> _TASK PROMPT_
For this exercise, retype the lines from the one that holds "46: (765, 222, 2.59)" through the one that holds "9: (391, 383, 21.57)" in the records below, both included, exactly and without pictures.

> _DATASET CONTENT_
════════
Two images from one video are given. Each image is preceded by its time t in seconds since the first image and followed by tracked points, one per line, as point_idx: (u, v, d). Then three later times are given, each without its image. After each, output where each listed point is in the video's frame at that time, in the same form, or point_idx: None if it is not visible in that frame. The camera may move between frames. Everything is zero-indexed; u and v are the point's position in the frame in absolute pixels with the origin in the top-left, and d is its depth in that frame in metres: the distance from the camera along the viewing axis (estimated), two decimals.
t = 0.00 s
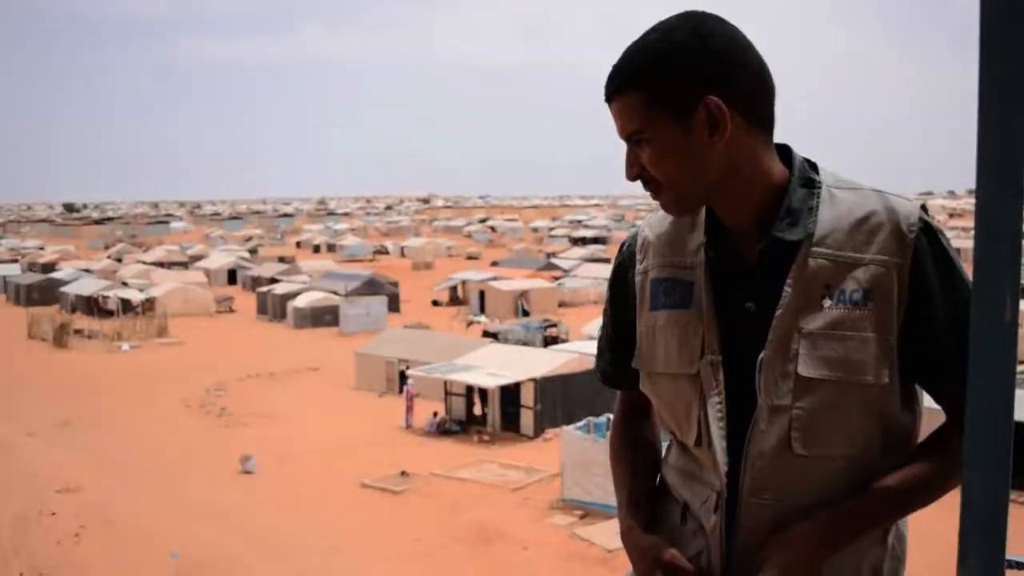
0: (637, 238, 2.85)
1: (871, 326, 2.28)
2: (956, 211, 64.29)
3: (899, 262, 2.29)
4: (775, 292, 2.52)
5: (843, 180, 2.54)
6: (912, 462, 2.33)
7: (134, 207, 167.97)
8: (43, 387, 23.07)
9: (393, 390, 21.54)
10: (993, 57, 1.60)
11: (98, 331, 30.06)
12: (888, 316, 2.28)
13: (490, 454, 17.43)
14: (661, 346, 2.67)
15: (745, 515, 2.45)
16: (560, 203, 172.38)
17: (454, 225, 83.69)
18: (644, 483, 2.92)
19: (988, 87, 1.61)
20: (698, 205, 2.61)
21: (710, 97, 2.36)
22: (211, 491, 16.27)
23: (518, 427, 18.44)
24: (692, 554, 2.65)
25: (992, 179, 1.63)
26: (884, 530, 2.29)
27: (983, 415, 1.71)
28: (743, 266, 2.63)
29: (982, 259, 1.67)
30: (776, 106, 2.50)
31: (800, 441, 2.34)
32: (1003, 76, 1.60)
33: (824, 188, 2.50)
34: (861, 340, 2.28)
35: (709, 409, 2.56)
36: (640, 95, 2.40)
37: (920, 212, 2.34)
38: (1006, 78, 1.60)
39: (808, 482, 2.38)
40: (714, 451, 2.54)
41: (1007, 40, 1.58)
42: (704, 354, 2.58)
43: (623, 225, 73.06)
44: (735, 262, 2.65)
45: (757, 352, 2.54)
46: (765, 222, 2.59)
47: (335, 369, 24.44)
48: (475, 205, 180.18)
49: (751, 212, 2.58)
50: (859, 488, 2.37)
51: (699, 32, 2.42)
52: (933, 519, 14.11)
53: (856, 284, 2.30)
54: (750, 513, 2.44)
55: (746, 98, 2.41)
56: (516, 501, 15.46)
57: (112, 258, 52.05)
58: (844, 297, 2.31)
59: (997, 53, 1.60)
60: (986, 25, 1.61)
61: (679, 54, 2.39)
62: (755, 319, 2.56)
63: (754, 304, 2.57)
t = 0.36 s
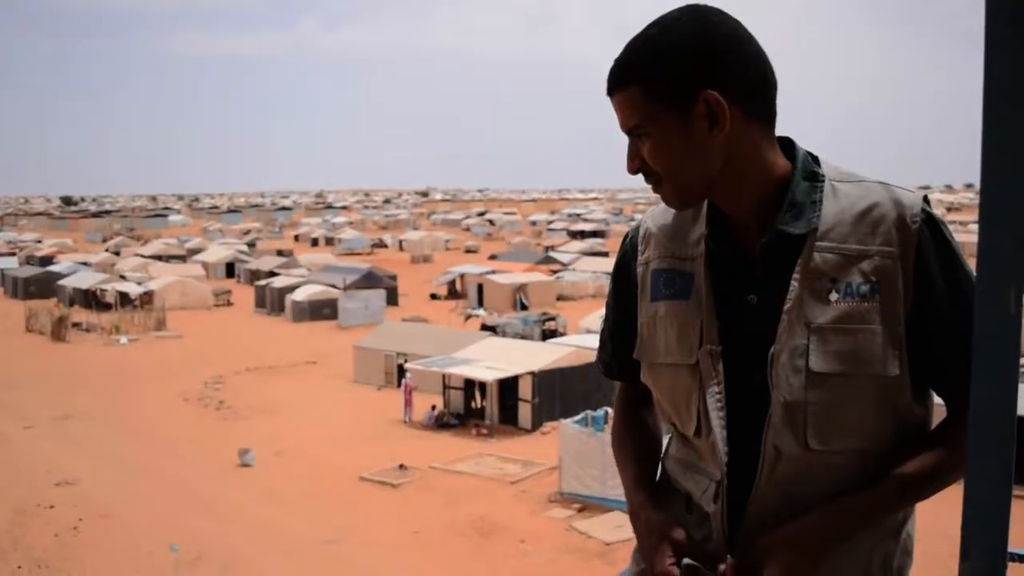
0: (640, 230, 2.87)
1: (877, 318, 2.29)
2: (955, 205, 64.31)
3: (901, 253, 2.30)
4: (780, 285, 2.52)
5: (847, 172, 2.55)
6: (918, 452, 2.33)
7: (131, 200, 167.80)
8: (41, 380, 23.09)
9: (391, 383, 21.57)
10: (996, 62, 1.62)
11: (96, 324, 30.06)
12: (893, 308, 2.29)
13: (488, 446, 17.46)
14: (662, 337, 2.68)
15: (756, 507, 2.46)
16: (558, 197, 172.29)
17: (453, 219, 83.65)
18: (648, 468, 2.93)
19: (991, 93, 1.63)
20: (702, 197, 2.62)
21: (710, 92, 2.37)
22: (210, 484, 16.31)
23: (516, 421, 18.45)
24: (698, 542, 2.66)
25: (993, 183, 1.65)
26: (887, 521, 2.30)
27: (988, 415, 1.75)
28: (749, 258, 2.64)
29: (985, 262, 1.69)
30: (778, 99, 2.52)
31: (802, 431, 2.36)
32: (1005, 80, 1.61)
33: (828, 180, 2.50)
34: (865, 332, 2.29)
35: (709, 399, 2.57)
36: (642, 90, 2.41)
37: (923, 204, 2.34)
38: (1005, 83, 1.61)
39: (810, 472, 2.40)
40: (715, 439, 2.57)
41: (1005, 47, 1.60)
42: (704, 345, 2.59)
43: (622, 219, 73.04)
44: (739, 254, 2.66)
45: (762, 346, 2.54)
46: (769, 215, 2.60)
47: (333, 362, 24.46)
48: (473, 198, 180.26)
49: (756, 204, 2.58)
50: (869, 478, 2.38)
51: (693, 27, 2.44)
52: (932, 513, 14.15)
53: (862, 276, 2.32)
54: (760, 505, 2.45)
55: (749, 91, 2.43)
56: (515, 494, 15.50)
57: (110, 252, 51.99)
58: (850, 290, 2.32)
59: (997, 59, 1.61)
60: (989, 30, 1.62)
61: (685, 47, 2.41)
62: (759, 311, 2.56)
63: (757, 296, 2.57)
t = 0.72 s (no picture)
0: (627, 222, 2.87)
1: (859, 308, 2.29)
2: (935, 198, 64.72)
3: (888, 244, 2.30)
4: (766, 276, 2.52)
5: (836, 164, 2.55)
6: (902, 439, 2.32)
7: (117, 192, 167.24)
8: (26, 373, 23.02)
9: (376, 375, 21.59)
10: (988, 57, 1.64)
11: (81, 318, 29.97)
12: (876, 299, 2.29)
13: (473, 438, 17.50)
14: (651, 330, 2.68)
15: (723, 491, 2.50)
16: (544, 188, 172.32)
17: (438, 211, 83.58)
18: (642, 459, 2.96)
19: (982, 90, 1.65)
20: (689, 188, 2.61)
21: (704, 79, 2.37)
22: (196, 476, 16.30)
23: (501, 413, 18.49)
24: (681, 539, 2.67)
25: (986, 176, 1.67)
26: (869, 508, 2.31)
27: (983, 407, 1.76)
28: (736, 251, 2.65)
29: (974, 253, 1.71)
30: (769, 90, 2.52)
31: (787, 421, 2.36)
32: (997, 72, 1.64)
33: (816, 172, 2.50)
34: (848, 322, 2.30)
35: (697, 394, 2.57)
36: (634, 79, 2.41)
37: (912, 196, 2.34)
38: (998, 78, 1.64)
39: (793, 461, 2.40)
40: (701, 433, 2.56)
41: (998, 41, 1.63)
42: (693, 339, 2.59)
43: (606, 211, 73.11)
44: (727, 247, 2.68)
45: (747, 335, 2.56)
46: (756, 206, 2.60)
47: (319, 354, 24.45)
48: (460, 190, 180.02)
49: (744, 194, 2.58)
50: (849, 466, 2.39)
51: (696, 13, 2.43)
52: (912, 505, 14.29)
53: (846, 266, 2.32)
54: (735, 490, 2.47)
55: (744, 80, 2.43)
56: (500, 485, 15.54)
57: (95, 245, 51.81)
58: (833, 279, 2.32)
59: (988, 58, 1.64)
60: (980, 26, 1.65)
61: (686, 32, 2.40)
62: (746, 303, 2.57)
63: (745, 288, 2.58)
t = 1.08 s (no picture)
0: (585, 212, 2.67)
1: (824, 303, 2.11)
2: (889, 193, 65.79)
3: (850, 240, 2.12)
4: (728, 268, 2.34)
5: (793, 158, 2.37)
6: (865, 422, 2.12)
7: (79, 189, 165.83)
8: None
9: (341, 372, 21.58)
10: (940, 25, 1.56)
11: (43, 317, 29.73)
12: (839, 293, 2.11)
13: (438, 435, 17.52)
14: (607, 311, 2.49)
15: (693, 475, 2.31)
16: (509, 183, 172.69)
17: (401, 207, 83.65)
18: (601, 449, 2.77)
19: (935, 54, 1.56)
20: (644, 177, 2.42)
21: (665, 72, 2.20)
22: (160, 475, 16.20)
23: (466, 409, 18.52)
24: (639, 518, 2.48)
25: (939, 156, 1.59)
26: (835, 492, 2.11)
27: (940, 373, 1.66)
28: (693, 238, 2.46)
29: (930, 245, 1.63)
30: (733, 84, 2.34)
31: (756, 416, 2.19)
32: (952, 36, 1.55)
33: (773, 166, 2.32)
34: (813, 318, 2.11)
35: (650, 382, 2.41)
36: (595, 63, 2.24)
37: (870, 189, 2.16)
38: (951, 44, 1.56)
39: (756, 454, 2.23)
40: (652, 413, 2.42)
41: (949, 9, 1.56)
42: (642, 317, 2.42)
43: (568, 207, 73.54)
44: (685, 234, 2.47)
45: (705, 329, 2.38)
46: (714, 201, 2.42)
47: (282, 351, 24.40)
48: (428, 186, 180.16)
49: (701, 186, 2.39)
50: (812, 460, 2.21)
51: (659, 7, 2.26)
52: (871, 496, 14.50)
53: (807, 260, 2.13)
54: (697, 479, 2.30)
55: (708, 76, 2.26)
56: (464, 481, 15.57)
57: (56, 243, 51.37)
58: (795, 274, 2.13)
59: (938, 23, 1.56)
60: None
61: (649, 23, 2.24)
62: (706, 296, 2.39)
63: (705, 281, 2.40)
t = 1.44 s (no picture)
0: (519, 220, 2.65)
1: (747, 303, 2.15)
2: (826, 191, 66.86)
3: (772, 240, 2.17)
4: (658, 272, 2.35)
5: (719, 162, 2.39)
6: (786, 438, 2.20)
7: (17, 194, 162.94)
8: None
9: (285, 376, 21.46)
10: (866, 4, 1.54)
11: None
12: (762, 294, 2.15)
13: (383, 437, 17.49)
14: (543, 326, 2.47)
15: (625, 484, 2.33)
16: (455, 185, 172.78)
17: (344, 210, 83.30)
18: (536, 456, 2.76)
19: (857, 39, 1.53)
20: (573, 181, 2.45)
21: (590, 75, 2.25)
22: (101, 483, 15.98)
23: (411, 411, 18.58)
24: (583, 532, 2.52)
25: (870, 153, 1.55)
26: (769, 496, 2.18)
27: (869, 372, 1.64)
28: (623, 246, 2.46)
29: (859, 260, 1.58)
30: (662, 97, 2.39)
31: (681, 419, 2.20)
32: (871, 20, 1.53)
33: (700, 169, 2.34)
34: (738, 319, 2.15)
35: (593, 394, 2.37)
36: (528, 61, 2.29)
37: (792, 194, 2.21)
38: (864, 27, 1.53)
39: (686, 459, 2.26)
40: (596, 429, 2.38)
41: None
42: (586, 336, 2.40)
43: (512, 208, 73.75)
44: (616, 244, 2.47)
45: (635, 336, 2.37)
46: (642, 208, 2.44)
47: (225, 356, 24.20)
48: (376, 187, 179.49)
49: (629, 191, 2.41)
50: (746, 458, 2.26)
51: (585, 13, 2.30)
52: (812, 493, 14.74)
53: (732, 263, 2.17)
54: (630, 484, 2.32)
55: (637, 85, 2.30)
56: (411, 483, 15.55)
57: None
58: (720, 277, 2.17)
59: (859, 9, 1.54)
60: None
61: (586, 32, 2.28)
62: (635, 300, 2.37)
63: (633, 283, 2.38)
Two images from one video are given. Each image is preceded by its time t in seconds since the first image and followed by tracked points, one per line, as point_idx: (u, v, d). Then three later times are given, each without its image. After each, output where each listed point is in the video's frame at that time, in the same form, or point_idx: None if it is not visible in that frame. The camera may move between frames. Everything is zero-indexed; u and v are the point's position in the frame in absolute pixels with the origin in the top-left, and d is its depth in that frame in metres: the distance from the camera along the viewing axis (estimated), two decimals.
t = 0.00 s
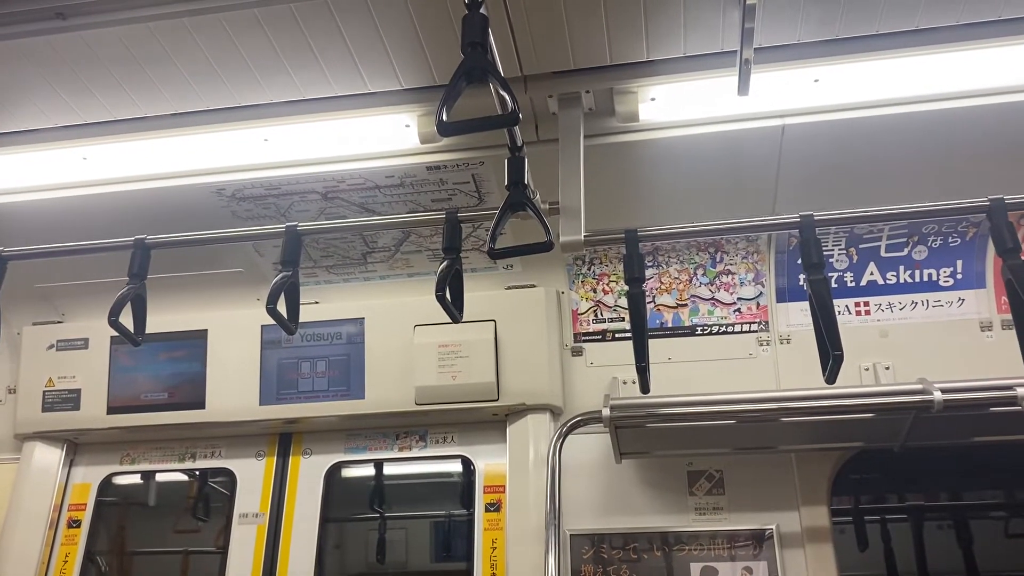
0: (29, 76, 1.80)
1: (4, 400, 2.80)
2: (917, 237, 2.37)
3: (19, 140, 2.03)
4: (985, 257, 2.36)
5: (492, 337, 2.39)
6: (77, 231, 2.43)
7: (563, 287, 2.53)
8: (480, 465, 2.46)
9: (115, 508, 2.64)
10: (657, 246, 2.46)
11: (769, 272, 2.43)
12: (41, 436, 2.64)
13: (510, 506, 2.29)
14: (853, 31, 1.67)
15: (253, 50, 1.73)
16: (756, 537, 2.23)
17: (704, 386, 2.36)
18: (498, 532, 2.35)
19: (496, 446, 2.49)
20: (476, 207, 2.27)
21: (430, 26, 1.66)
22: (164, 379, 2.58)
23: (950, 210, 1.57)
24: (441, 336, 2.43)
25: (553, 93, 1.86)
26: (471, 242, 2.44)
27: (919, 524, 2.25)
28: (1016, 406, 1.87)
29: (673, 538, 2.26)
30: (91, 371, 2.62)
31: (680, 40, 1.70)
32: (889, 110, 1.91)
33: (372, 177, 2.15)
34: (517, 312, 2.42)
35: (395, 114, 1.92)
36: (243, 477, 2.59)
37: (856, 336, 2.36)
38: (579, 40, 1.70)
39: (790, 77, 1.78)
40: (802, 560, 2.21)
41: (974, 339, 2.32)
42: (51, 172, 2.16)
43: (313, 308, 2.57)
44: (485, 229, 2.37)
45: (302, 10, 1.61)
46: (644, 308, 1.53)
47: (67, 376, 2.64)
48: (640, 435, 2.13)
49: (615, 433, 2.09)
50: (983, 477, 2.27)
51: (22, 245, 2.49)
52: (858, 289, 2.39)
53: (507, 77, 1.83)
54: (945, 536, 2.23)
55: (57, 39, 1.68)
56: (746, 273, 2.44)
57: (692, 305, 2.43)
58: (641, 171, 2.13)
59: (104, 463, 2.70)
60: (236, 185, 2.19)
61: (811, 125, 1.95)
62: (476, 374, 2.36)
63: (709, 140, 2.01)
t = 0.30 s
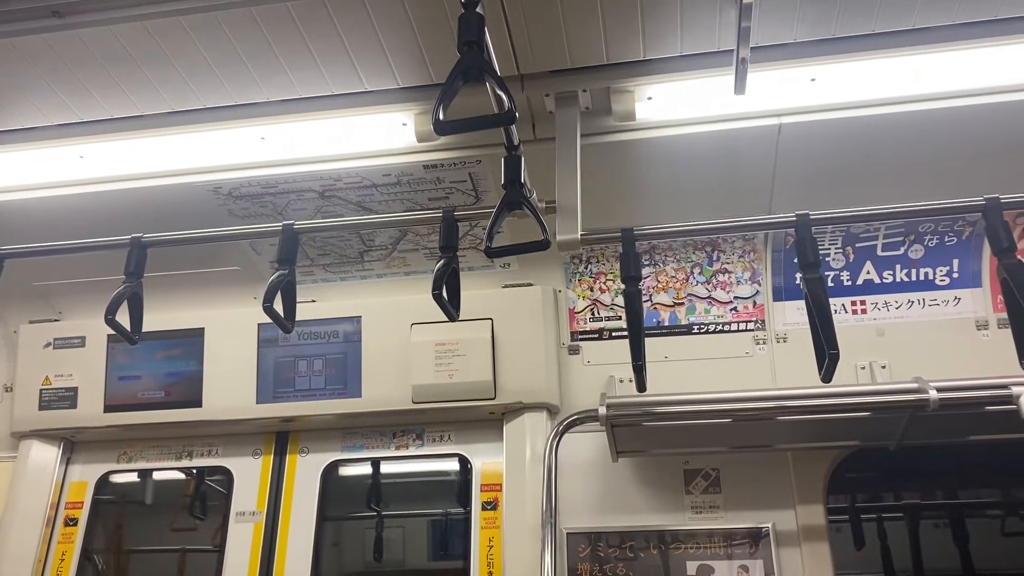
════════
> _TASK ANSWER_
46: (765, 222, 2.59)
47: (335, 369, 24.44)
48: (475, 205, 180.18)
49: (751, 212, 2.58)
50: (859, 488, 2.37)
51: (699, 32, 2.42)
52: (933, 519, 14.11)
53: (856, 284, 2.30)
54: (750, 513, 2.44)
55: (746, 98, 2.41)
56: (516, 501, 15.46)
57: (112, 258, 52.05)
58: (844, 297, 2.31)
59: (997, 53, 1.60)
60: (986, 25, 1.61)
61: (679, 54, 2.39)
62: (755, 319, 2.56)
63: (754, 304, 2.57)
t = 0.36 s
0: (640, 230, 2.87)
1: (877, 318, 2.29)
2: (955, 205, 64.31)
3: (901, 253, 2.30)
4: (780, 285, 2.52)
5: (847, 172, 2.55)
6: (918, 452, 2.33)
7: (131, 200, 167.80)
8: (41, 380, 23.09)
9: (391, 383, 21.57)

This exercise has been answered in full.